Я слышала его в Мариинском театре в его коронной роли Германа, и он мне не очень понравился, особенно его игра, которой многие восхищались. Голос у него был огромный, но чего-то не хватало. Потом брат говорил мне, что слышал от первой жены, певицы, якобы Печковский мало работает над своим голосом. Под немецкую оккупацию он попал под Сиверской, ездил сначала с концертами по оккупированной зоне, приезжал и в Псков, затем уехал в Ригу. В Пскове он выступал с русскими романсами и, к моему удивлению, пел высоким баритоном, а не тенором. Тогда я поняла, что он для выигрышных ролей насиловал свой голос, хотя у него и был большой диапазон. В баритональном ключе он мне понравился гораздо больше. Слышала я потом Печковского и в Риге, опять в его теноровых ролях, в отрывках из «Пиковой дамы» и «Отелло». Тогда концерт давался в память Собинова и большинство латышских певцов и певиц пели по-русски. Из Риги Печковский ездил на гастроли в Вену; был слух, что австрийцы приняли его прохладно: в Вене чрезвычайно ценят школу, — больше, чем силу голоса, а как раз со школой у Печковского было не все в порядке. Привыкший к лаврам, он был недоволен и решил остаться в Риге ожидать советскую армию, видимо, рассчитывая на свою былую популярность. Но она ему не помогли, и его засадили в концлагерь. Он его пережил, вышел на свободу и был потом преподавателем пения, о славе уже не мечтал. В Пскове в один из его концертов произошел военный инцидент. Советские самолеты Псков до 1944 года не бомбили, иногда над Псковом показывался разведывательный самолет, и если это было вечером, мы смотрели, как он серебрился в перекрещивающихся лучах прожекторов. Немецкие зенитки в такие самолеты не стреляли. Но вот как раз во время концерта Печковского над городом, видимо, пролетал бомбардировщик и уронил бомбу. Думаю, что произошло это без намерения бомбардировать город, так как бомба была только одна. Она ухнула, в театре вдруг погас свет, некоторые женщины завизжали, военные вскочили с успокоительными «тише, тише, ничего», а Печковский, не растерявшись, пустил такую руладу, что покрыл весь шум в театре. Свет почти сразу зажегся, и концерт спокойно продолжался. Мне импонировало самообладание Печковского. Как потом оказалось, бомба попала в жилой дом, были убитые и раненые.
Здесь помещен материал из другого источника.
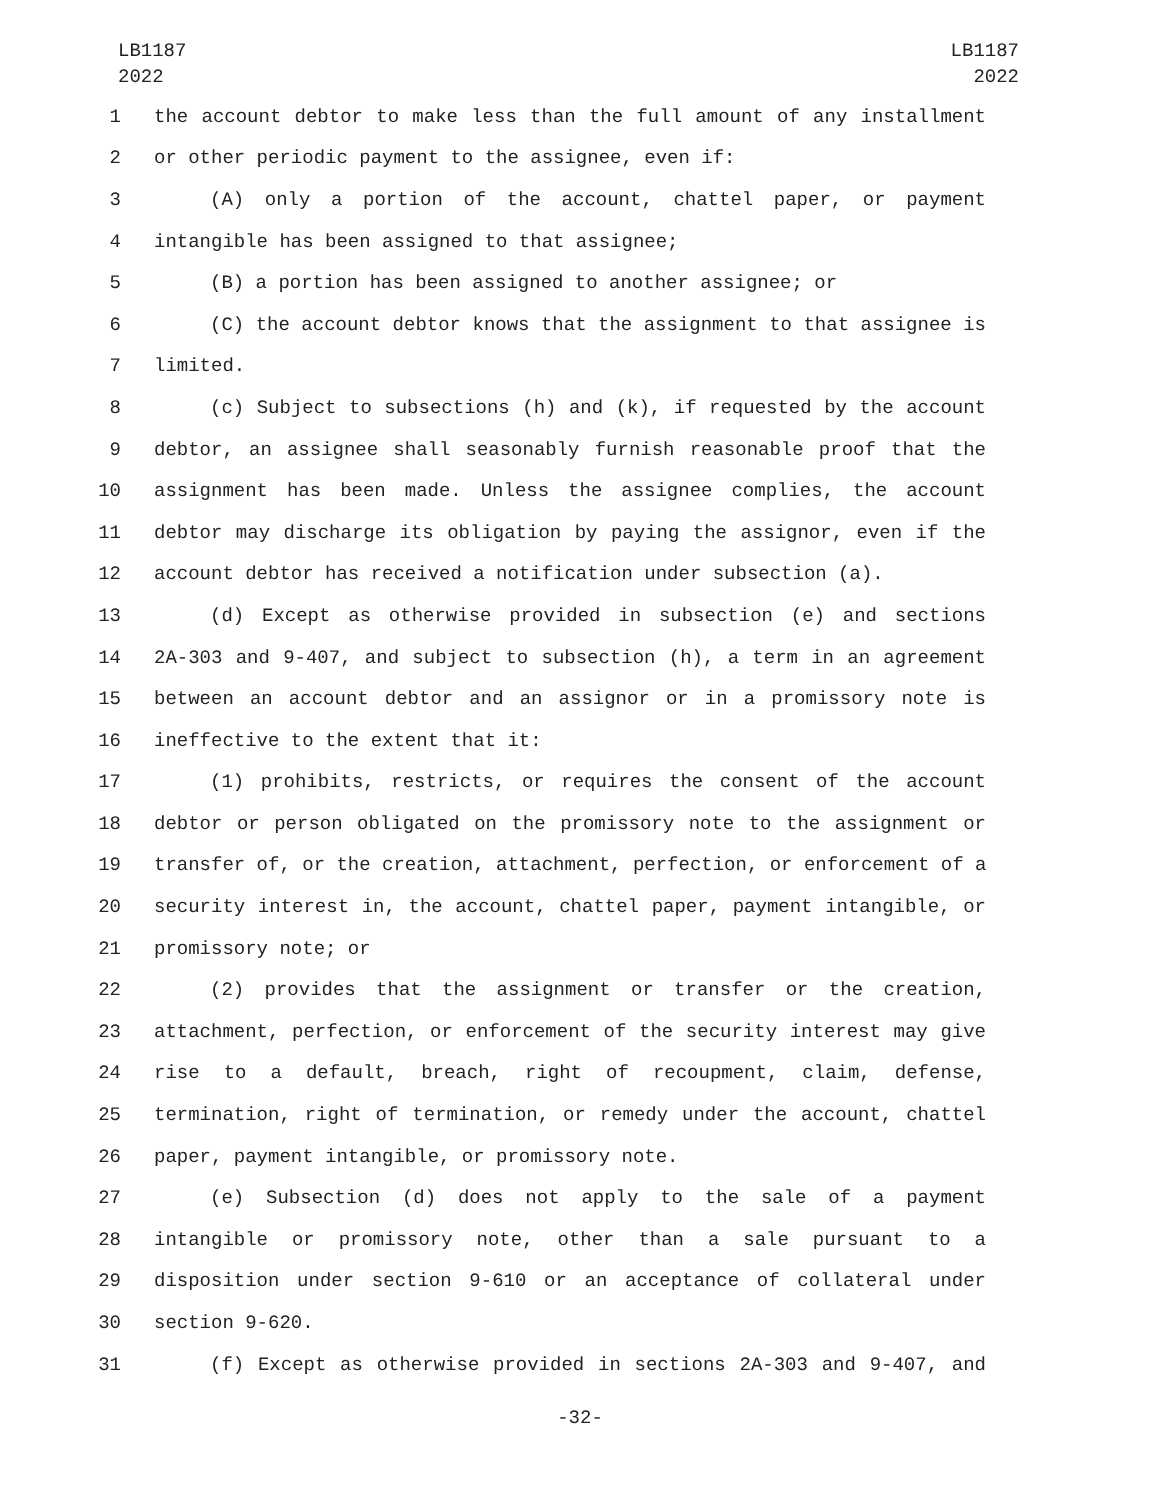LB1187
2022
LB1187
2022
1 the account debtor to make less than the full amount of any installment
2 or other periodic payment to the assignee, even if:
3 (A) only a portion of the account, chattel paper, or payment
4 intangible has been assigned to that assignee;
5 (B) a portion has been assigned to another assignee; or
6 (C) the account debtor knows that the assignment to that assignee is
7 limited.
8 (c) Subject to subsections (h) and (k), if requested by the account
9 debtor, an assignee shall seasonably furnish reasonable proof that the
10 assignment has been made. Unless the assignee complies, the account
11 debtor may discharge its obligation by paying the assignor, even if the
12 account debtor has received a notification under subsection (a).
13 (d) Except as otherwise provided in subsection (e) and sections
14 2A-303 and 9-407, and subject to subsection (h), a term in an agreement
15 between an account debtor and an assignor or in a promissory note is
16 ineffective to the extent that it:
17 (1) prohibits, restricts, or requires the consent of the account
18 debtor or person obligated on the promissory note to the assignment or
19 transfer of, or the creation, attachment, perfection, or enforcement of a
20 security interest in, the account, chattel paper, payment intangible, or
21 promissory note; or
22 (2) provides that the assignment or transfer or the creation,
23 attachment, perfection, or enforcement of the security interest may give
24 rise to a default, breach, right of recoupment, claim, defense,
25 termination, right of termination, or remedy under the account, chattel
26 paper, payment intangible, or promissory note.
27 (e) Subsection (d) does not apply to the sale of a payment
28 intangible or promissory note, other than a sale pursuant to a
29 disposition under section 9-610 or an acceptance of collateral under
30 section 9-620.
31 (f) Except as otherwise provided in sections 2A-303 and 9-407, and
-32-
Ну, а с кино было хуже. В городе было только два кинотеатра, и оба армия забрала, как кинотеатры для солдат. А мы ведь так гонялись тогда за иностранными фильмами! Я помню, какой фурор произвели оба американских фильма, ленты которых оказались «военной добычей» короткого похода в Польшу. Оба фильма были музыкальные, один об Иоганне Штраусе, «Большой вальс», другой — «100 мужчин и одна девушка», с знаменитым дирижером Леопольдом Стоковским. Советское кино решило само поставить музыкальный фильм; так появилась «Музыкальная история» с Лемешевым, но куда ей было до тех двух фильмов! Если сначала мы только облизывались, проходя мимо этих кинотеатров, то потом немцы все же построили деревянные кинотеатр для жителей города, и мы смогли посмотреть немецкие фильмы.